Online petitions show we care or not?

This is a bit of a giggle. A likely lad – allegedly of course- working for an Australian union (themselves historically hotbeds of iniquity) set up a fake page on Facebook concerning Black Lives Matter. Then started asking for donations. So far, so likely lad. But it appears that the fake page is twice as popular as the real one:

A high-ranking Australian union official has been suspended amid reports he ran a fake Black Lives Matter Facebook page that solicited donations from the movement’s supporters.

CNN reports that Ian MacKay – an official with the National Union of Workers – helped set up and run a Facebook page called Black Lives Matter as well as other domain names linked to black rights.

The page, which was removed by Facebook after CNN’s queries, had almost 700,000 followers – more than double the official Black Lives Matter page.

So far just a giggle about a likely lad.

Except this runs smack into that economists’ favourite distinction between expressed preferences and revealed. Or Bryan Caplan’s repeated insistence that votes are cheap – presumably Facebook likes are even cheaper.

The nub here being that it’s damned easy to get people to click on something. He’s rather proved that, hasn’t he? We can amass large totals, hundreds of thousands, quite simply. Politicians then react – Dear God, that’s hundreds of thousands of votes out there for the taking, people are serious about this! Except, of course, they’re not. The cheapness of those likes means that it’s not actually an interest in something, it’s well, a passing like. Takes a couple of seconds and that’s it.

This leads on to something important for that politics and the general societal doing of things. There’s an element of current thinking which says that a lot of Facebook likes, or a large petition, should be counted as important. As, say, a proper paper based petition would have been decades back. A reflection of a true irruption perhaps. But that cheapness, the liberality with which people spread such likes or online signatures around, means we shouldn’t be placing that importance on these things at all.

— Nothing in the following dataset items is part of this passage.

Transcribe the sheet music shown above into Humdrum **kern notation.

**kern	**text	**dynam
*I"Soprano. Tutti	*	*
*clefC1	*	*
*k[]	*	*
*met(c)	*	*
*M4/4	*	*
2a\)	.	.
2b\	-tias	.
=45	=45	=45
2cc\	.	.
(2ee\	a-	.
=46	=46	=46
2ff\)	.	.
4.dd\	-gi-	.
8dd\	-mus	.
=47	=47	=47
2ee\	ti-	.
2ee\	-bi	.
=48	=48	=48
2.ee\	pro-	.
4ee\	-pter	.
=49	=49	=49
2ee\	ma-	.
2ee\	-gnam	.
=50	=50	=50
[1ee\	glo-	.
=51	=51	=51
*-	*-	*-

It’s thus even more important that we place greater weight upon revealed preferences, what do people actually do, instead of what they find extraordinarily cheap to say as a method of virtue signalling.

This is not, by the way, to pick out Black Lives Matter in this larger point. It is though to say that for many of the things which are thrown at us using the justification of this or that piece of social media, it’s simply not true that millions are concerned. Or not concerned very much at least. Looking at actual behaviour shows that most don’t give the proverbial flying. That’s the bit we should be considering as important, not some fleeting interaction with the Zuckerberg Factory.